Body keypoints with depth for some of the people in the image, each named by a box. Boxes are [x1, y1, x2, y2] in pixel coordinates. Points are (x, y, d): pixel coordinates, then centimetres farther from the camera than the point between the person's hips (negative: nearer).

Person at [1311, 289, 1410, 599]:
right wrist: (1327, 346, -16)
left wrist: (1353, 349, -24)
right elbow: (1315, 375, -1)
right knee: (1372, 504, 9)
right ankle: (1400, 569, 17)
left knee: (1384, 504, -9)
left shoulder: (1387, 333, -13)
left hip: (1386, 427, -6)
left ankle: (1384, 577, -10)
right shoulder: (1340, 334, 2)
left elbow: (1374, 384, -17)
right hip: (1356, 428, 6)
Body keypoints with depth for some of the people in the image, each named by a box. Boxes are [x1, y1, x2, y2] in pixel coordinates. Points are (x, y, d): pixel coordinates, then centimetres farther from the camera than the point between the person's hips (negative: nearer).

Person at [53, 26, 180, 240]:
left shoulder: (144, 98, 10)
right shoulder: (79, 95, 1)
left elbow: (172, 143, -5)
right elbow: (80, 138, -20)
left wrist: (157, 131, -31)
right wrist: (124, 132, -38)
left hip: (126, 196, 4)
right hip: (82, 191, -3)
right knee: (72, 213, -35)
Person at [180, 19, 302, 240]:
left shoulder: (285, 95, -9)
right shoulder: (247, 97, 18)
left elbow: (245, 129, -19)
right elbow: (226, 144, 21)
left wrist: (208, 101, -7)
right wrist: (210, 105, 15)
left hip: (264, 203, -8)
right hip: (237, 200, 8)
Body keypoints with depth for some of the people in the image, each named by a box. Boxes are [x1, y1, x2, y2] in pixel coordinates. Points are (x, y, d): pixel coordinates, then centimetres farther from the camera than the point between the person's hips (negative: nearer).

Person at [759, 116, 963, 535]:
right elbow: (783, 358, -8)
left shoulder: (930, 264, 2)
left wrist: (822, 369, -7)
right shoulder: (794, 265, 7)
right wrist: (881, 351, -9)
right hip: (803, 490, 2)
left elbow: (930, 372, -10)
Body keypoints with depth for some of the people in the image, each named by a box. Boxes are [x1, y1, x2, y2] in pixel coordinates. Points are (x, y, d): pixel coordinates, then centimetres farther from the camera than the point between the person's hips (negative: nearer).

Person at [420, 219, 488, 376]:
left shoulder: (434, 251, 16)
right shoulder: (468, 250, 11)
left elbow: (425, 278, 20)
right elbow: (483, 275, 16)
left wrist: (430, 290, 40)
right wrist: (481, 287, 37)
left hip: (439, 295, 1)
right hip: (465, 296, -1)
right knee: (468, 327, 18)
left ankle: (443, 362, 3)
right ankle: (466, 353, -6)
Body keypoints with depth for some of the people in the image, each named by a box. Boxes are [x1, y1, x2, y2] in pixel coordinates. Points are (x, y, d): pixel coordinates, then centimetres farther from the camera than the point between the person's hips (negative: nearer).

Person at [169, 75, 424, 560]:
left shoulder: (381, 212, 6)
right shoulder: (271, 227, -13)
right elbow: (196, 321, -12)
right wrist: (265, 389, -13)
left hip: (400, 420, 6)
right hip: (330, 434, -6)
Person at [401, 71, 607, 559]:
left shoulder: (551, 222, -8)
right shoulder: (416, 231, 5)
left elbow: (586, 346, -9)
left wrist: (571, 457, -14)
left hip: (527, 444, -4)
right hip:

# # #

■ **Problem**
Please pull out every line of the listing above that contains the word "elbow", copying each one unchanged.

■ **Response to this task**
right elbow: (1315, 375, -1)
left elbow: (1374, 384, -17)
left elbow: (172, 143, -5)
right elbow: (80, 138, -20)
left elbow: (245, 129, -19)
right elbow: (226, 144, 21)
right elbow: (783, 358, -8)
left elbow: (930, 372, -10)
left elbow: (425, 278, 20)
right elbow: (483, 275, 16)
right elbow: (196, 321, -12)
left elbow: (586, 346, -9)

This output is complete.